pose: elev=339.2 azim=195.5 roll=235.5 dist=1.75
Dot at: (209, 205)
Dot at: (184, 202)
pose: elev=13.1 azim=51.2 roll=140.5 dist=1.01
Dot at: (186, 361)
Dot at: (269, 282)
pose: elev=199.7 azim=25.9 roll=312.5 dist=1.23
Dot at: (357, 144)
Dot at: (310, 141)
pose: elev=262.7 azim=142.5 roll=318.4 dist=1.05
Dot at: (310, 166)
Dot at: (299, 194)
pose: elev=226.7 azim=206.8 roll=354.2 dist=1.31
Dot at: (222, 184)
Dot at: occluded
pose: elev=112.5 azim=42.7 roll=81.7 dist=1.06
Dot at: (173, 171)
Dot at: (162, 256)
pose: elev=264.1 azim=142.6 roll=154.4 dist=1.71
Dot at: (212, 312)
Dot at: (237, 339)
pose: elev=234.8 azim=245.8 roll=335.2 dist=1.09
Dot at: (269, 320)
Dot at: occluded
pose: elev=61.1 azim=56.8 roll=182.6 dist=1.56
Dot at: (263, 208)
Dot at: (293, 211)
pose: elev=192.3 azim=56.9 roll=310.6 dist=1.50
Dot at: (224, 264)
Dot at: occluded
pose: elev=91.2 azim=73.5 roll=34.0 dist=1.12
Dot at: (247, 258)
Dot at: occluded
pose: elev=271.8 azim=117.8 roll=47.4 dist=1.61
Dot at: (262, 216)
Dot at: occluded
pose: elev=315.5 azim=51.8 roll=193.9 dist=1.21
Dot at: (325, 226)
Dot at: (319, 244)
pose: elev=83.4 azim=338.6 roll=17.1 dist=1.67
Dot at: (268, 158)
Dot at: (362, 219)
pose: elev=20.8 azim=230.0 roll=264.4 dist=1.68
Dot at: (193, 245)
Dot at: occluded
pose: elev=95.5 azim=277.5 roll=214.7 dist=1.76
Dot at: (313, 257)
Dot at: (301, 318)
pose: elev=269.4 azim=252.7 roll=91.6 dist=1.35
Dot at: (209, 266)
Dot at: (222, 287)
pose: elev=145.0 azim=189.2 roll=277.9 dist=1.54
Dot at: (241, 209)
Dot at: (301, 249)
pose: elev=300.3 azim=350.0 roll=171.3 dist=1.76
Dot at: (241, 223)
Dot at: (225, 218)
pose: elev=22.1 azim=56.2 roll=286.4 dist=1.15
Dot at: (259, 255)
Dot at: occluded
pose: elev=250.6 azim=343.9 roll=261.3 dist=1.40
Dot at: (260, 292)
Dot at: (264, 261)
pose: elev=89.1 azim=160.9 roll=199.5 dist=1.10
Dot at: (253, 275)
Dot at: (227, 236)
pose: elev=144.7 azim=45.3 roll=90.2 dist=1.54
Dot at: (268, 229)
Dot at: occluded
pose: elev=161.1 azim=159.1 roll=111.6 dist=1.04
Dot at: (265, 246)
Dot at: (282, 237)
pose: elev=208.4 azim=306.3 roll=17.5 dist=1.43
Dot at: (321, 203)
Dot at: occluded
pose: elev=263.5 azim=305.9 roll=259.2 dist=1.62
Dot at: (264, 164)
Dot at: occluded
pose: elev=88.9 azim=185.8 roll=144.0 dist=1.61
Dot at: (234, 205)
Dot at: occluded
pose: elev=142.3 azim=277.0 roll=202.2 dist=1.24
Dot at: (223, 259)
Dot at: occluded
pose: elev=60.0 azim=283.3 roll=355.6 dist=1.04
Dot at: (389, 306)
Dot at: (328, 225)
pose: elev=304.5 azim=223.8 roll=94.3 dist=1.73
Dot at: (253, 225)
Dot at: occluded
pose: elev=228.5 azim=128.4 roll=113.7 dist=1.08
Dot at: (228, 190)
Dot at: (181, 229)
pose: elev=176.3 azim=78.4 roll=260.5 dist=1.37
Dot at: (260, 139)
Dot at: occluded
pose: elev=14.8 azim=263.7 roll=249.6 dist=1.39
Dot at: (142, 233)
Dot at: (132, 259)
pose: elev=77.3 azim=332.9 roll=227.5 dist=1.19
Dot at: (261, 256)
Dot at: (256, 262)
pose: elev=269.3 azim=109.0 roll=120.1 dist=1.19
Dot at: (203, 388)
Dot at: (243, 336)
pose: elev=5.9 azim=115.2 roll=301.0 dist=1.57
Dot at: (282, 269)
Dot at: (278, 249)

> DIRECTIONS:
Reproduce all of the entries above, line for line and character for character, with no changes.

> RESPONSE FOR THIS EXERCISE:
pose: elev=339.2 azim=195.5 roll=235.5 dist=1.75
Dot at: (209, 205)
Dot at: (184, 202)
pose: elev=13.1 azim=51.2 roll=140.5 dist=1.01
Dot at: (186, 361)
Dot at: (269, 282)
pose: elev=199.7 azim=25.9 roll=312.5 dist=1.23
Dot at: (357, 144)
Dot at: (310, 141)
pose: elev=262.7 azim=142.5 roll=318.4 dist=1.05
Dot at: (310, 166)
Dot at: (299, 194)
pose: elev=226.7 azim=206.8 roll=354.2 dist=1.31
Dot at: (222, 184)
Dot at: occluded
pose: elev=112.5 azim=42.7 roll=81.7 dist=1.06
Dot at: (173, 171)
Dot at: (162, 256)
pose: elev=264.1 azim=142.6 roll=154.4 dist=1.71
Dot at: (212, 312)
Dot at: (237, 339)
pose: elev=234.8 azim=245.8 roll=335.2 dist=1.09
Dot at: (269, 320)
Dot at: occluded
pose: elev=61.1 azim=56.8 roll=182.6 dist=1.56
Dot at: (263, 208)
Dot at: (293, 211)
pose: elev=192.3 azim=56.9 roll=310.6 dist=1.50
Dot at: (224, 264)
Dot at: occluded
pose: elev=91.2 azim=73.5 roll=34.0 dist=1.12
Dot at: (247, 258)
Dot at: occluded
pose: elev=271.8 azim=117.8 roll=47.4 dist=1.61
Dot at: (262, 216)
Dot at: occluded
pose: elev=315.5 azim=51.8 roll=193.9 dist=1.21
Dot at: (325, 226)
Dot at: (319, 244)
pose: elev=83.4 azim=338.6 roll=17.1 dist=1.67
Dot at: (268, 158)
Dot at: (362, 219)
pose: elev=20.8 azim=230.0 roll=264.4 dist=1.68
Dot at: (193, 245)
Dot at: occluded
pose: elev=95.5 azim=277.5 roll=214.7 dist=1.76
Dot at: (313, 257)
Dot at: (301, 318)
pose: elev=269.4 azim=252.7 roll=91.6 dist=1.35
Dot at: (209, 266)
Dot at: (222, 287)
pose: elev=145.0 azim=189.2 roll=277.9 dist=1.54
Dot at: (241, 209)
Dot at: (301, 249)
pose: elev=300.3 azim=350.0 roll=171.3 dist=1.76
Dot at: (241, 223)
Dot at: (225, 218)
pose: elev=22.1 azim=56.2 roll=286.4 dist=1.15
Dot at: (259, 255)
Dot at: occluded
pose: elev=250.6 azim=343.9 roll=261.3 dist=1.40
Dot at: (260, 292)
Dot at: (264, 261)
pose: elev=89.1 azim=160.9 roll=199.5 dist=1.10
Dot at: (253, 275)
Dot at: (227, 236)
pose: elev=144.7 azim=45.3 roll=90.2 dist=1.54
Dot at: (268, 229)
Dot at: occluded
pose: elev=161.1 azim=159.1 roll=111.6 dist=1.04
Dot at: (265, 246)
Dot at: (282, 237)
pose: elev=208.4 azim=306.3 roll=17.5 dist=1.43
Dot at: (321, 203)
Dot at: occluded
pose: elev=263.5 azim=305.9 roll=259.2 dist=1.62
Dot at: (264, 164)
Dot at: occluded
pose: elev=88.9 azim=185.8 roll=144.0 dist=1.61
Dot at: (234, 205)
Dot at: occluded
pose: elev=142.3 azim=277.0 roll=202.2 dist=1.24
Dot at: (223, 259)
Dot at: occluded
pose: elev=60.0 azim=283.3 roll=355.6 dist=1.04
Dot at: (389, 306)
Dot at: (328, 225)
pose: elev=304.5 azim=223.8 roll=94.3 dist=1.73
Dot at: (253, 225)
Dot at: occluded
pose: elev=228.5 azim=128.4 roll=113.7 dist=1.08
Dot at: (228, 190)
Dot at: (181, 229)
pose: elev=176.3 azim=78.4 roll=260.5 dist=1.37
Dot at: (260, 139)
Dot at: occluded
pose: elev=14.8 azim=263.7 roll=249.6 dist=1.39
Dot at: (142, 233)
Dot at: (132, 259)
pose: elev=77.3 azim=332.9 roll=227.5 dist=1.19
Dot at: (261, 256)
Dot at: (256, 262)
pose: elev=269.3 azim=109.0 roll=120.1 dist=1.19
Dot at: (203, 388)
Dot at: (243, 336)
pose: elev=5.9 azim=115.2 roll=301.0 dist=1.57
Dot at: (282, 269)
Dot at: (278, 249)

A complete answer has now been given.